* _EXCERPTED TEXT_:
....
Equilibrium & Sustainability

Global health journals demand climate justice for Africa

Associated Press/Jerome Delay

More than 250 health journals have joined forces by publishing an editorial aimed at convincing world leaders to deliver climate justice for Africa.

The editorial, authored by 16 editors of Africa’s leading biomedical journals, argues that the continent has suffered disproportionately even though it has done little to cause the climate crisis.

Ahead of next month’s United Nations Climate Change Conference (COP-27) in Egypt, the writers urged wealthy nations to strengthen their support for vulnerable nations in addressing past, present and future impacts of climate change.

“The climate crisis has had an impact on the environmental and social determinants of health across Africa, leading to devastating health effects,” the authors wrote in the editorial, released on Tuesday night.

Climate-related risks across Africa include flooding, drought, heatwaves, decreased food production and reduced labor productivity, according to the writers.

In addition to being published in 50 journals across Africa — such as African Health Sciences, the African Journal of Primary Health Care & Family Medicine and the East African Medical Journal — the editorial is also appearing in other leading other international journals.

Among those publications are The BMJ, The Lancet, the New England Journal of Medicine, the National Medical Journal of India and the Medical Journal of Australia, according to a press release from The Lancet.

In both west and central Africa, flooding has resulted in increased deaths and has forced migration from loss of housing and cultivated land, the authors stressed.

Meanwhile, damage to environmental hygiene and changes to vector ecology have led to surges in diseases — like malaria, dengue fever, Lassa fever, Rift Valley fever, Lyme disease, Ebola virus and West Nile virus — across sub-Saharan Africa, according to the editorial.

The authors estimated that the climate crisis has destroyed about a fifth of the gross domestic product of the countries that are most vulnerable to climate shock.
....
* _DATA TO EXAMINE_:
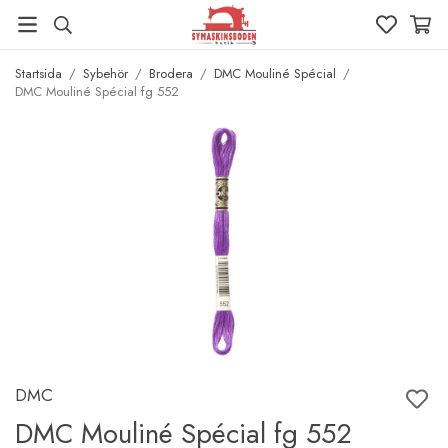
Startsida
/
Sybehör
/
Brodera
/
DMC Mouliné Spécial
/
DMC Mouliné Spécial fg 552
DMC
DMC Mouliné Spécial fg 552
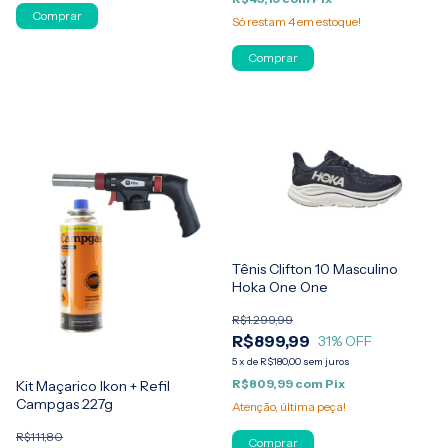
Comprar
Só restam
4
em estoque!
Tênis Clifton 10 Masculino
Hoka One One
R$1.299,99
R$899,99
31
% OFF
5
x
de
R$180,00
sem juros
R$809,99
com
Pix
Kit Maçarico Ikon + Refil
Campgas 227g
Atenção, última peça!
R$111,80
Comprar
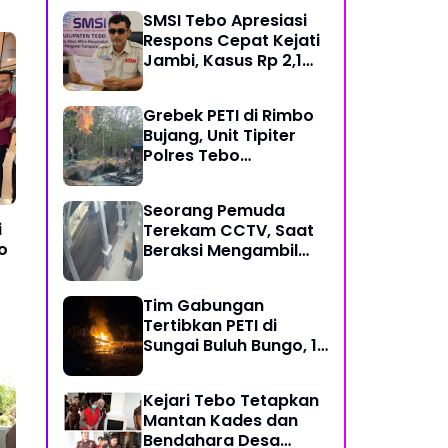
Modus Janji Masuk
SMSI Tebo Apresiasi
Kerja
Respons Cepat Kejati
Jambi, Kasus Rp 2,1
Miliar PUPR Tebo
Kembali Disorot
Grebek PETI di Rimbo
Bujang, Unit Tipiter
Polres Tebo
Musnahkan Tiga Rakit
Dompeng dengan
Seorang Pemuda
Cara Dibakar
i
Terekam CCTV, Saat
o
Beraksi Mengambil
Kotak Amal di Masjid
Al Hidayah
Tim Gabungan
Tertibkan PETI di
Sungai Buluh Bungo, 15
Rakit Penambangan
Dibakar
Kejari Tebo Tetapkan
Mantan Kades dan
Bendahara Desa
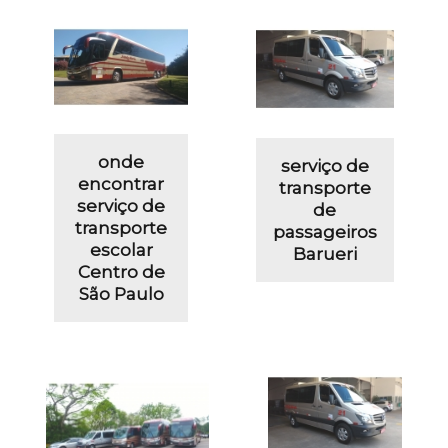
onde
serviço de
encontrar
transporte
serviço de
de
transporte
passageiros
escolar
Barueri
Centro de
São Paulo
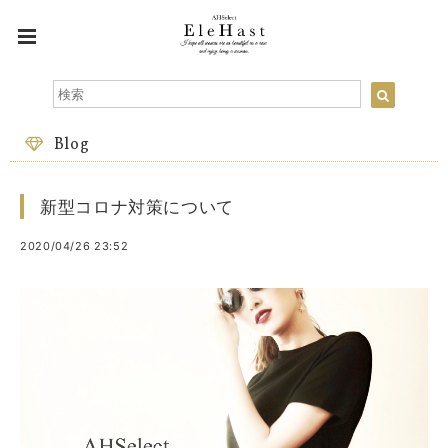
Blog
新型コロナ対策について
2020/04/26 23:52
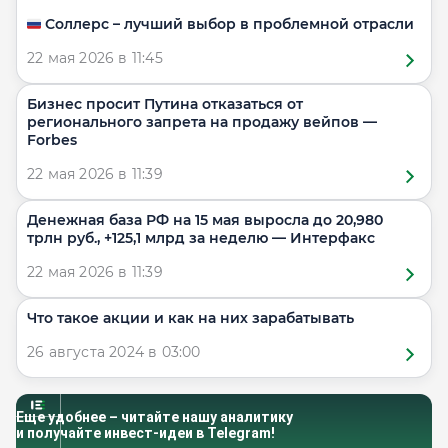
🇷🇺 Соллерс – лучший выбор в проблемной отрасли
22 мая 2026 в 11:45
Бизнес просит Путина отказаться от
регионального запрета на продажу вейпов —
Forbes
22 мая 2026 в 11:39
Денежная база РФ на 15 мая выросла до 20,980
трлн руб., +125,1 млрд за неделю — Интерфакс
22 мая 2026 в 11:39
Что такое акции и как на них зарабатывать
26 августа 2024 в 03:00
Еще удобнее – читайте нашу аналитику
и получайте инвест-идеи в Telegram!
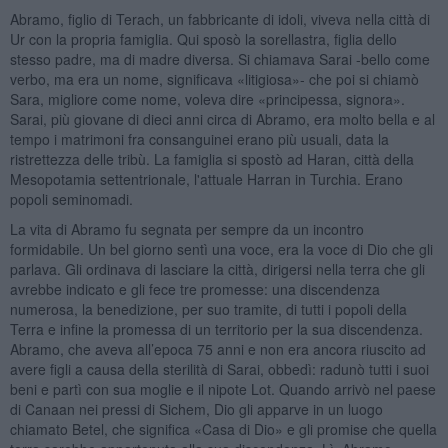
Abramo, figlio di Terach, un fabbricante di idoli, viveva nella città di
Ur con la propria famiglia. Qui sposò la sorellastra, figlia dello
stesso padre, ma di madre diversa. Si chiamava Sarai -bello come
verbo, ma era un nome, significava «litigiosa»- che poi si chiamò
Sara, migliore come nome, voleva dire «principessa, signora».
Sarai, più giovane di dieci anni circa di Abramo, era molto bella e al
tempo i matrimoni fra consanguinei erano più usuali, data la
ristrettezza delle tribù. La famiglia si spostò ad Haran, città della
Mesopotamia settentrionale, l'attuale Harran in Turchia. Erano
popoli seminomadi.
La vita di Abramo fu segnata per sempre da un incontro
formidabile. Un bel giorno sentì una voce, era la voce di Dio che gli
parlava. Gli ordinava di lasciare la città, dirigersi nella terra che gli
avrebbe indicato e gli fece tre promesse: una discendenza
numerosa, la benedizione, per suo tramite, di tutti i popoli della
Terra e infine la promessa di un territorio per la sua discendenza.
Abramo, che aveva all’epoca 75 anni e non era ancora riuscito ad
avere figli a causa della sterilità di Sarai, obbedì: radunò tutti i suoi
beni e partì con sua moglie e il nipote Lot. Quando arrivò nel paese
di Canaan nei pressi di Sichem, Dio gli apparve in un luogo
chiamato Betel, che significa «Casa di Dio» e gli promise che quella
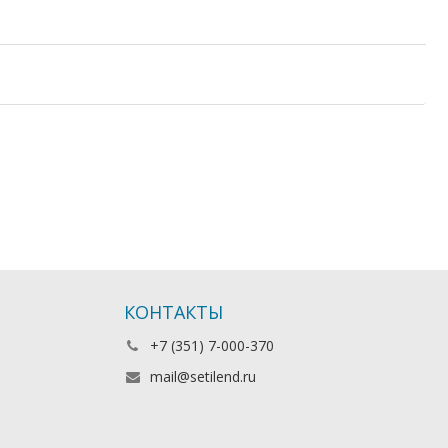
КОНТАКТЫ
+7 (351) 7-000-370
mail@setilend.ru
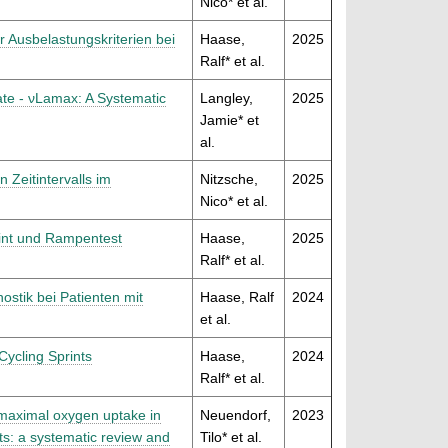
Nico* et al.
 Ausbelastungskriterien bei
Haase,
2025
Ralf* et al.
te - νLamax: A Systematic
Langley,
2025
Jamie* et
al.
 Zeitintervalls im
Nitzsche,
2025
Nico* et al.
int und Rampentest
Haase,
2025
Ralf* et al.
ostik bei Patienten mit
Haase, Ralf
2024
et al.
Cycling Sprints
Haase,
2024
Ralf* et al.
d maximal oxygen uptake in
Neuendorf,
2023
ts: a systematic review and
Tilo* et al.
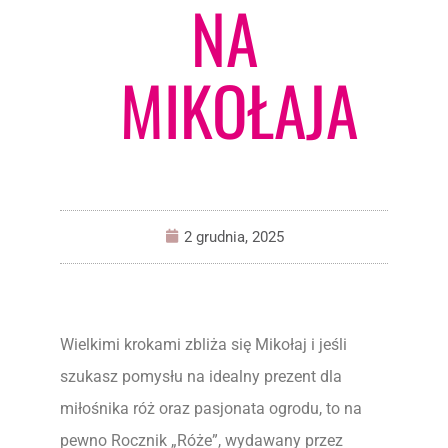
NA
MIKOŁAJA
2 grudnia, 2025
Wielkimi krokami zbliża się Mikołaj i jeśli
szukasz pomysłu na idealny prezent dla
miłośnika róż oraz pasjonata ogrodu, to na
pewno Rocznik „Róże”, wydawany przez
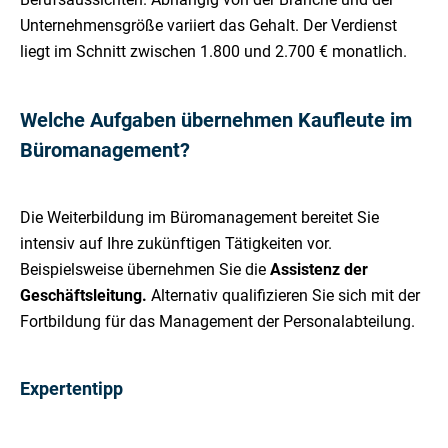
Unternehmensgröße variiert das Gehalt. Der Verdienst
liegt im Schnitt zwischen 1.800 und 2.700 € monatlich.
Welche Aufgaben übernehmen Kaufleute im
Büromanagement?
Die Weiterbildung im Büromanagement bereitet Sie
intensiv auf Ihre zukünftigen Tätigkeiten vor.
Beispielsweise übernehmen Sie die
Assistenz der
Geschäftsleitung.
Alternativ qualifizieren Sie sich mit der
Fortbildung für das Management der Personalabteilung.
Expertentipp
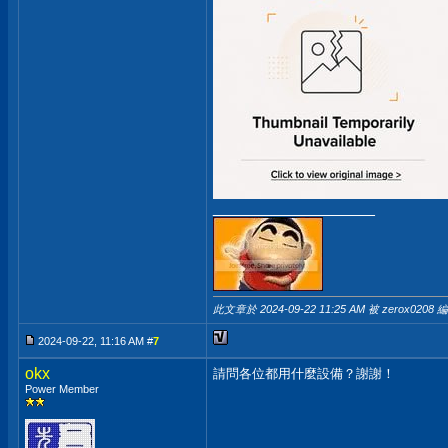
__________________
此文章於 2024-09-22
11:25 AM
被 zerox0208 
2024-09-22, 11:16 AM #
7
okx
請問各位都用什麼設備？謝謝！
Power Member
....
* _INSTRUCTIONS_:
#1 According to the climate justice article, what caused the surges in diseases such as malaria and dengue fever across sub-Saharan Africa? Answer in one to three sentences.
#2 In the climate justice article, how many editors wrote the editorial?
#3 Decide whether each statement agrees with the climate justice article, and support each answer with the deciding words quoted from it.
(a) The editorial appeared in 50 journals across Africa.
(b) The editorial was released on Monday night.
(c) COP-27 is being held in Egypt.

* _SOLUTIONS BELOW_:
#1 The editorial attributes the surges to damage to environmental hygiene and changes to vector ecology. These are the causes it gives for the rise in diseases like malaria, dengue fever, Lassa fever and Ebola virus across sub-Saharan Africa.

#2 Sixteen editors of Africa's leading biomedical journals.

#3
(a) Yes: "In addition to being published in 50 journals across Africa"
(b) No: "released on Tuesday night"
(c) Yes: "United Nations Climate Change Conference (COP-27) in Egypt"